Capitol Review 4/21/14


End of session stalled because of politics?

The 2014 legislative session began with pledges from Republicans and Democrats alike to refrain from the DC-style political potshots and partisanship that has infected any chance at success and cooperation.  Unfortunately, because of the focus on state employee settlement agreements, the work needed to wrap up the session has been sidetracked.

The Senate Oversight Committee focusing on the settlement agreements needs less politics, not more.  The coordination between Senate Democrats and the Jack Hatch for Governor campaign has been a hindrance to uncovering the truth.

House Republicans are interested in knowing the truth.  The truth is revealed through additional transparency.  HF2462 provides that additional transparency.

Senate Democrats have every intention of killing HF2462 and the additional transparency it provides.  The bill goes to the heart of the controversy regarding the confidential settlement agreements – why they happened in the first place.

Iowans now know the who, what, when and where – but Iowans do not know the why.  HF 2462 answers that fundamental question.

Capitol Review 4/13/14

One of the tools legislators have to promote the values of Iowans is called a “point of personal privilege.”  A point of personal privilege is an opportunity at the end of a day in the House to speak about any issue I want.  My experience is that opportunities to speak like this should be used sparingly.   On Monday I took advantage of this opportunity for the first time in four years, and I used my time to speak about state funding to the University of Northern Iowa.  Below is the video of that point of personal privilege.  Let me know your thoughts.

House Passes Government Transparency Bill Banning Confidential Settlements

On Monday night, the Iowa House passed House File 2462, a bill which bans confidentiality/nondisclosure clauses in personnel settlement agreements.  In addition, the bill will disclose the reason and rationale that a public employee was fired, allowed to resign in lieu of being terminated, or demoted.  The bill opens state government up to more sunshine, making it more accountable to the people of Iowa.

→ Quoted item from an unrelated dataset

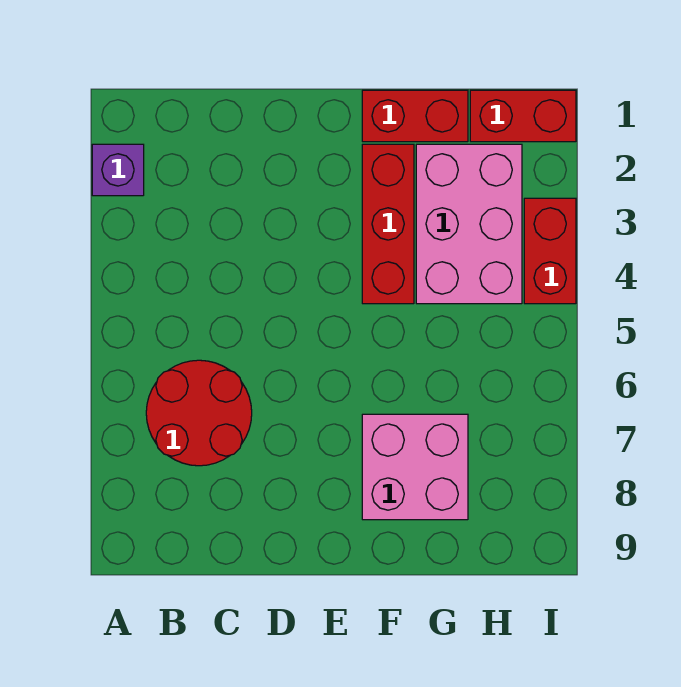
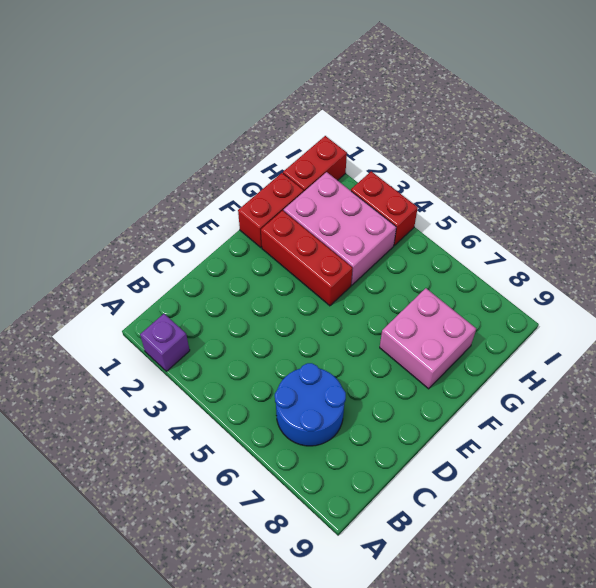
red round brick B6:C7 level 1 -> blue round brick B6:C7 level 1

House Democrats argued that the bill was unnecessary, as the state already has a law on the books that bans these types of confidentiality clauses.  But the facts would beg to differ, as settlement agreements using such nondisclosure clauses have surface from each of the past three administrations.  When all was said and done, 35 Democrats voted against transparency in state government, while 10 of their colleagues joined with all 53 members of the House Republican caucus.

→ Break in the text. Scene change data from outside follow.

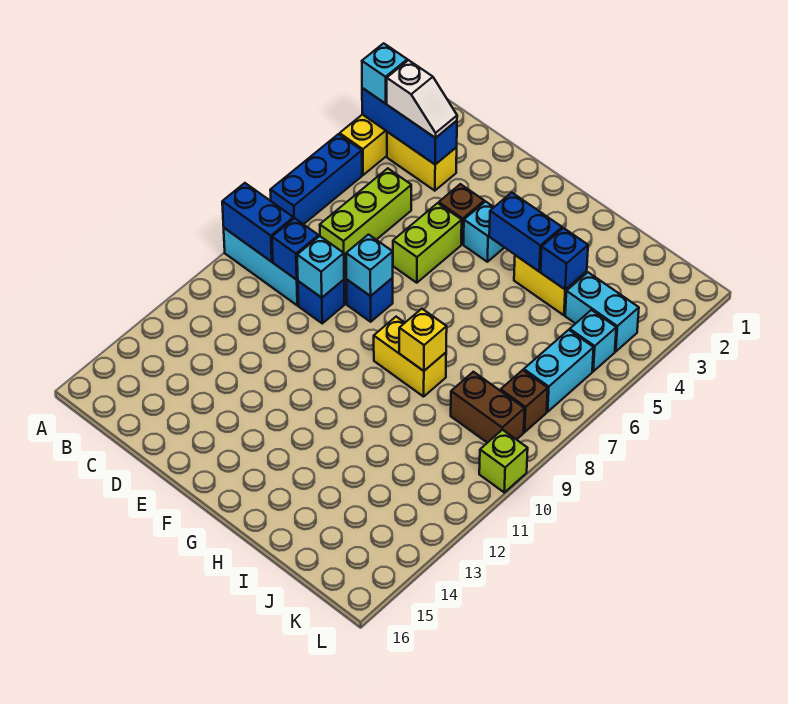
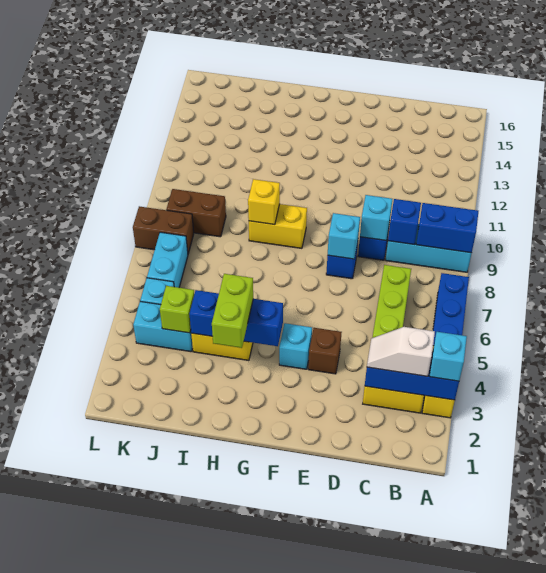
lime brick E5:E6 level 1 -> lime brick H3:H4 level 3
brown brick K8 level 1 -> brown brick K8:L8 level 1
lime brick L10 level 1 -> lime brick J4 level 2

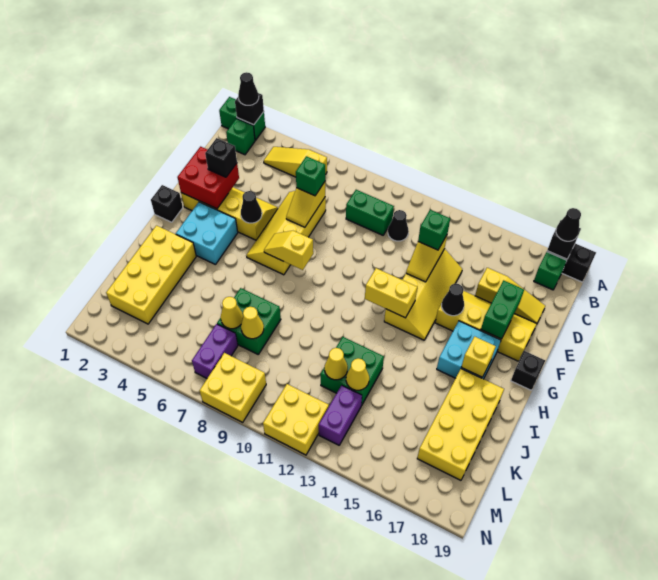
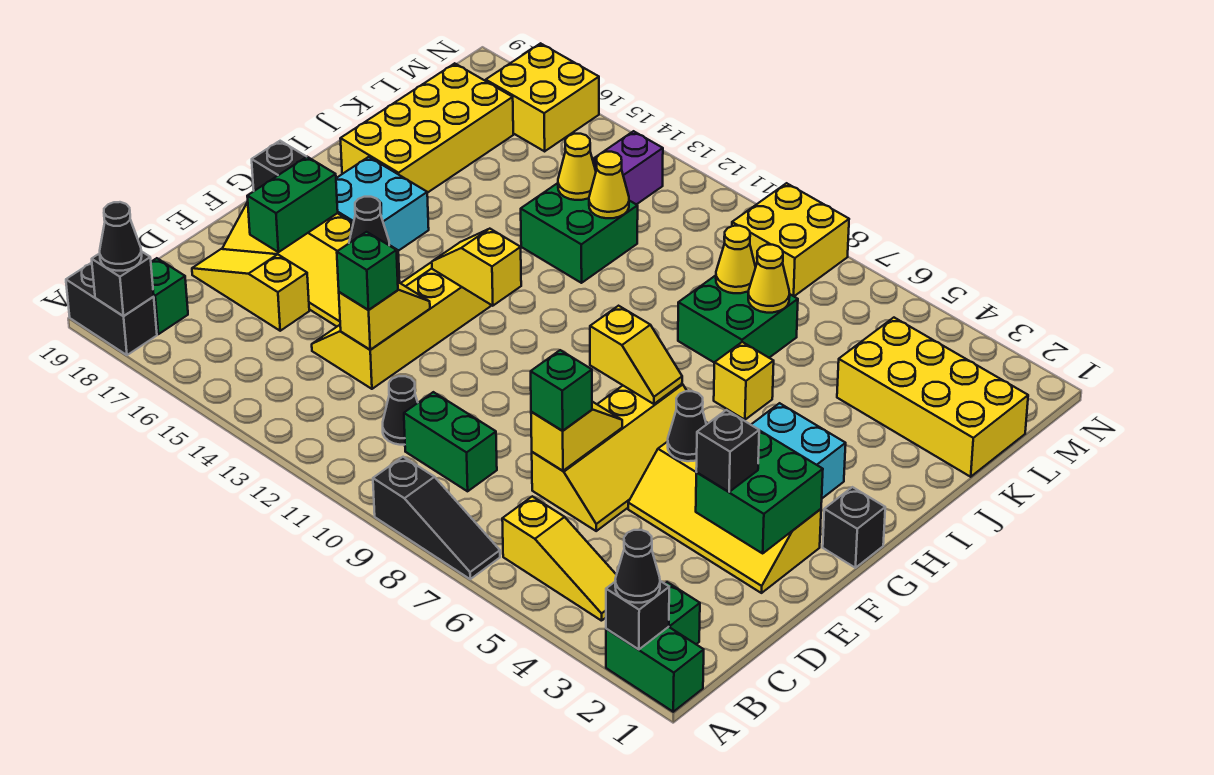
none -> black slope A7:A9 level 1 top 9
red brick E2:F3 level 2 -> green brick E2:F3 level 2
yellow brick G12:G13 level 2 -> yellow slope G12:G13 level 2 top 12
yellow brick H17 level 2 -> yellow brick I6 level 1
yellow brick I2:L3 level 1 -> yellow brick K1:L4 level 1
purple brick L7:M7 level 1 -> none
yellow brick M11:N12 level 1 -> yellow brick M16:N17 level 1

This bill is a step in the right direction in shedding sunlight on an embedded practice in state government.  Since the Vilsack administration at least 37 settlements have included confidentiality provisions.  House File 2462 seeks to put an end to this practice.

 I have been an advocate for government transparency and I am proud to advance this bill.  I hope the Senate will also advance it to the Governor’s desk.